With that said, I still consider seatbelts a nuisance.
Did you know there is only one state without a seat belt law? It’s New Hampshire, but alas, even as we speak, their legislature is reconsidering.
See, I look at it this way. In Georgia, law enforcement can stop you simply for not wearing a seat belt. In several other states, police can only issue you a seatbelt violation citation only after they have observed you violating another traffic law first.
Florida just revised its seat belt law, signed into law this week by Gov. Charles Crist. A bipartisan effort, as it has been billed. Isn’t that nice, Democrats and Republicans working together for the common good.
Now, when you drive over the line into Florida, you can be stopped just like here in Georgia.
Why dredge this up now?
May is seatbelt safety awareness month. So I am making you aware, even though I still consider them a nuisance.
I do buckle up. Sometimes. I click it when my wife reminds me, or if I am interstate driving. Driving on the interstate is madness enough without pushing your luck.
See, up in New Hampshire they have this thing about personal rights. They say it is against personal rights to have a state-mandated seatbelt law. Education, not a government mandate, should rule, observe the New Hampshirites.
Guess they are about to change their minds.
Yes, here in Georgia, it’s a government mandate. Buckle up, buddy. Or don’t buckle up and face a fine of $15.
It’s not uncommon for officers to discover other violations during a routine traffic stop for seatbelt violation: Such as shotguns draped across the back seat of a vehicle; the strong odor of marijuana or coke and other drugs emanating from the interior of the vehicle, possible questionable merchandise in plain view. Criminals are like me.

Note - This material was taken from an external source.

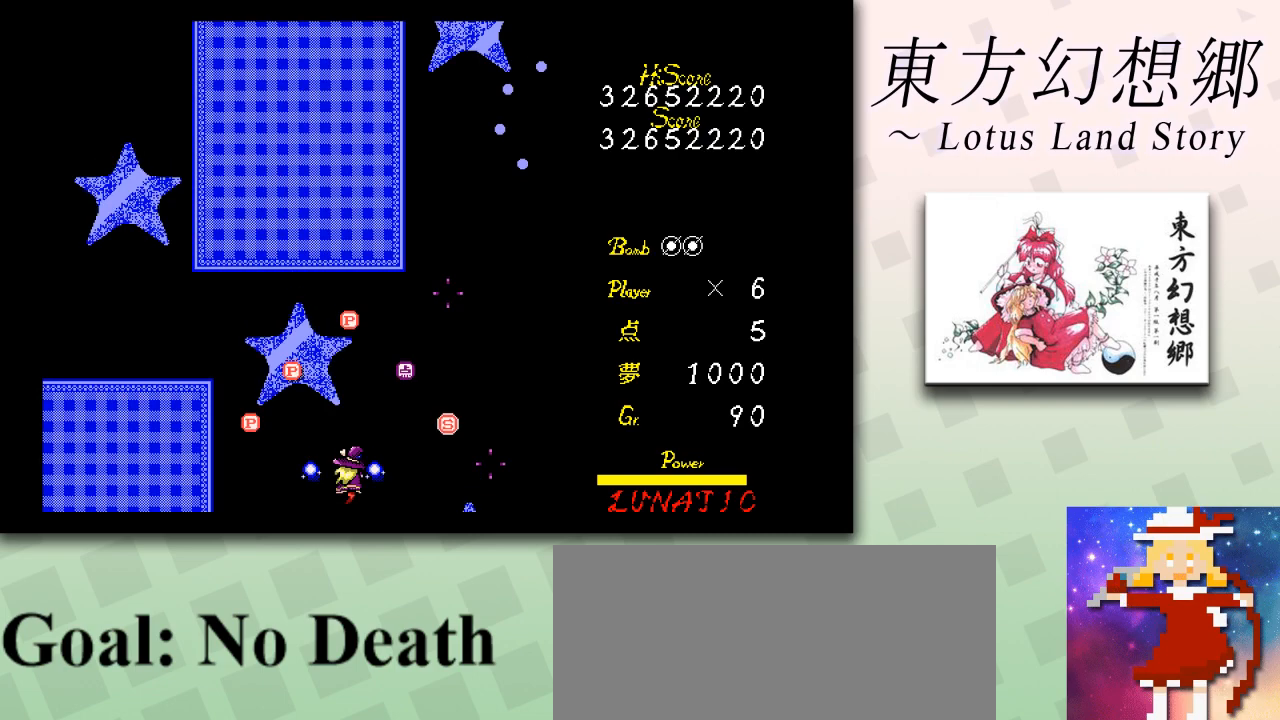
{"keys": ["left"], "events": [[41, "down", "up"], [417, "left", "down"], [417, "right", "up"]]}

They don’t like to wear seatbelts either.
Yet many non-seatbelt wearing criminals or potential criminals in addition get caught driving with suspended or no driver’s license, or DUI, or charges pending from another violation or parole violation, simply because they think they are from New Hampshire.
Look, if you are going to flaunt the law and not buckle up, at least have a clean criminal record. That way you can pay the 15-buck fine, then get on with your life, without bars hampering your view.
Another reason it’s difficult for me to wear a seatbelt is that it is uncomfortable.
In 2000, heart doctors hacked into my chest, split apart the breast bone, then installed four heart bypasses. That scar has never healed 100 percent, and the belt across the chest is extremely uncomfortable.
Louisiana just has passed a seat belt law. Argument was that if they had a seat belt law last year, 22 lives could have been saved. They didn’t compare how many lives were lost from gang wars, illegal drug overdoses, drive-by drug-related shootings, domestic violence against spouses and children, and other related low-life activities.
In Minnesota this month, instead of a crack down against violent criminal behavior, 400 law enforcement agencies will be involved in the May Mobilization Seat Belt Campaign.
So while the cops are writing tickets for seatbelt violations, the sleezbags of Minnesota will be staging their usual anti social activities.
Anyway. Save yourself $15 bucks. Buckle up. Then the boys with the badges and side arms can concentrate on eliminating Uzi carrying thugs from our fair city.
One final thought—avoid Minnesota. Visit New Hampshire.